L'orientation de l'enseignement de Fournier,
bientôt perçu comme un facteur limitant justifia, peu après la création de la chaire, une
proposition de dédoublement présentée à l'assemblée des professeurs le 19 mai 1881. Le Fort,
auteur de ce projet, jugeait que la notoriété de Fournier en matière de syphilis jetait "par
cela même une ombre sur la seconde partie du programme qui incombe à ce double enseignement
fusionné". S'appuyant sur une comparaison avec les universités germaniques au débit de la
France, Le Fort considérait la création d'une chaire de dermatologie comme "conforme aux
nécéssités de l'enseignement, comme elle est conforme aux voeux de la faculté". Il demanda
alors le transfert de la chaire de syphiligraphie à l'hôpital du Midi tandis que la chaire
nouvelle de dermatologie serait seule établie à Saint-Louis.

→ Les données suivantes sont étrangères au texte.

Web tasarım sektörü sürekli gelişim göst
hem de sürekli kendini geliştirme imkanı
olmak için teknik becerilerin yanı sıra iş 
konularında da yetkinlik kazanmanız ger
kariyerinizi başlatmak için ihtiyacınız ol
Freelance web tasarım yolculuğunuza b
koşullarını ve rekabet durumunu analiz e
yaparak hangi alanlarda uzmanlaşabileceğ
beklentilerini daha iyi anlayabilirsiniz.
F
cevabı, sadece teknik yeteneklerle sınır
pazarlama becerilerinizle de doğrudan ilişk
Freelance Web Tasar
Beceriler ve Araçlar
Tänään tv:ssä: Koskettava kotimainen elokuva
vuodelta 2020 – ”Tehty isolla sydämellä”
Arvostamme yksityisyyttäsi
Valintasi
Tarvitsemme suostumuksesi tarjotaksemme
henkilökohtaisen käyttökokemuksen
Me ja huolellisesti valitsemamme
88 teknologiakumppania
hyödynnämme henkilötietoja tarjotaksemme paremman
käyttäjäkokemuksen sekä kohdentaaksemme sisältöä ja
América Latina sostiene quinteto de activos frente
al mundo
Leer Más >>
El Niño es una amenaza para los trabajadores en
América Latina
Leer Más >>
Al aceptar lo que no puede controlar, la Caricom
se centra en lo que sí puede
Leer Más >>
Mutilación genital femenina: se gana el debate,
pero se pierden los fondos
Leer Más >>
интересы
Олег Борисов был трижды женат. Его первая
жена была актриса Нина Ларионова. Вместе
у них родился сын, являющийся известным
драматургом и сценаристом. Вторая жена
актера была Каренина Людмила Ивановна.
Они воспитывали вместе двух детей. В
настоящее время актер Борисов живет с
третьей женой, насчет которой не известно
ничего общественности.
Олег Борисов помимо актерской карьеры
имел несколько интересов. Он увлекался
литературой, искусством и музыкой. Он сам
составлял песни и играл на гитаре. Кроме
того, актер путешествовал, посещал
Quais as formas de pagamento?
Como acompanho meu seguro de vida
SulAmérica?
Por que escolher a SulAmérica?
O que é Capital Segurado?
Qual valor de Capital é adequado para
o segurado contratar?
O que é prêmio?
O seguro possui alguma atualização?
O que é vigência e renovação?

La réponse de Fournier, indiquait
en quels termes il considérait la dermatologie et par la-même, les limites, pour la dermatologie
française de la création de la chaire sous sa forme double. L'argumentation de
Fournier ne s'appuya à aucun moment sur la spécificité de
la dermatologie mais seulement sur ce que le transfert à l'hôpital du Midi, pourrait avoir de
pénalisant pour l'enseignement de la syphilis.
Professeur chargé d'enseigner les maladies de la peau, il ne voyait en fait ces pathologies que
comme un simple complément de la syphilis.
L'argumentation de Fournier et sa personnalité eurent
raison de la proposition de Lefort et des réticences de Hardy. Le projet de dédoublement de la
chaire fut repoussé par 23 voix contre 1.
Gaucher succéda à Fournier en 1902 puis
Jeanselme occupa la chaire à partir de 1918. Gougerot
lui succéda en 1928 avant que Degos occupe la chaire à partir de 1951. Il fallut attendre 1953
pour que fut créée à la Faculté de Médecine de Paris, une chaire individualisée de clinique
dermatologique confiée à B. Duperrat.
Ainsi, les circonstances de création de la chaire de clinique des maladies cutanées et
syphilitiques apportent un témoignage des résistances qu'il fallut vaincre avant que ne fut mis
en place un enseignement officiellement assuré par un professeur de clinique. Près de 80 ans
séparèrent en effet les premières leçons d'Alibert (1802) à
l'ombre des tilleuls de Saint-Louis de la première leçon d'
Alfred Fournier dans la Clinique de ce même hôpital (1879). Entre ces deux dates,
plusieurs commissions, exprimèrent ces résistances, que seul le climat politique de
l'après-guerre de 1870 parvint partiellement à vaincre. Rappelons qu'à la veille de la Grande
Guerre, les spécialités médicales n'étaient toujours pas inscrites dans les textes règlementant
les études médicales en France. La victoire du spécialisme, à la lumière des évènements de
mai 1968 peut ainsi être interprétée comme les conséquences, non pas de progrès technologiques,
mais à nouveau de pressions politiques et d'enjeux idéologiques qui "ont permis en quelques mois
la réalisation de ce que les résistances du mandarinat en place avait toujours empêché".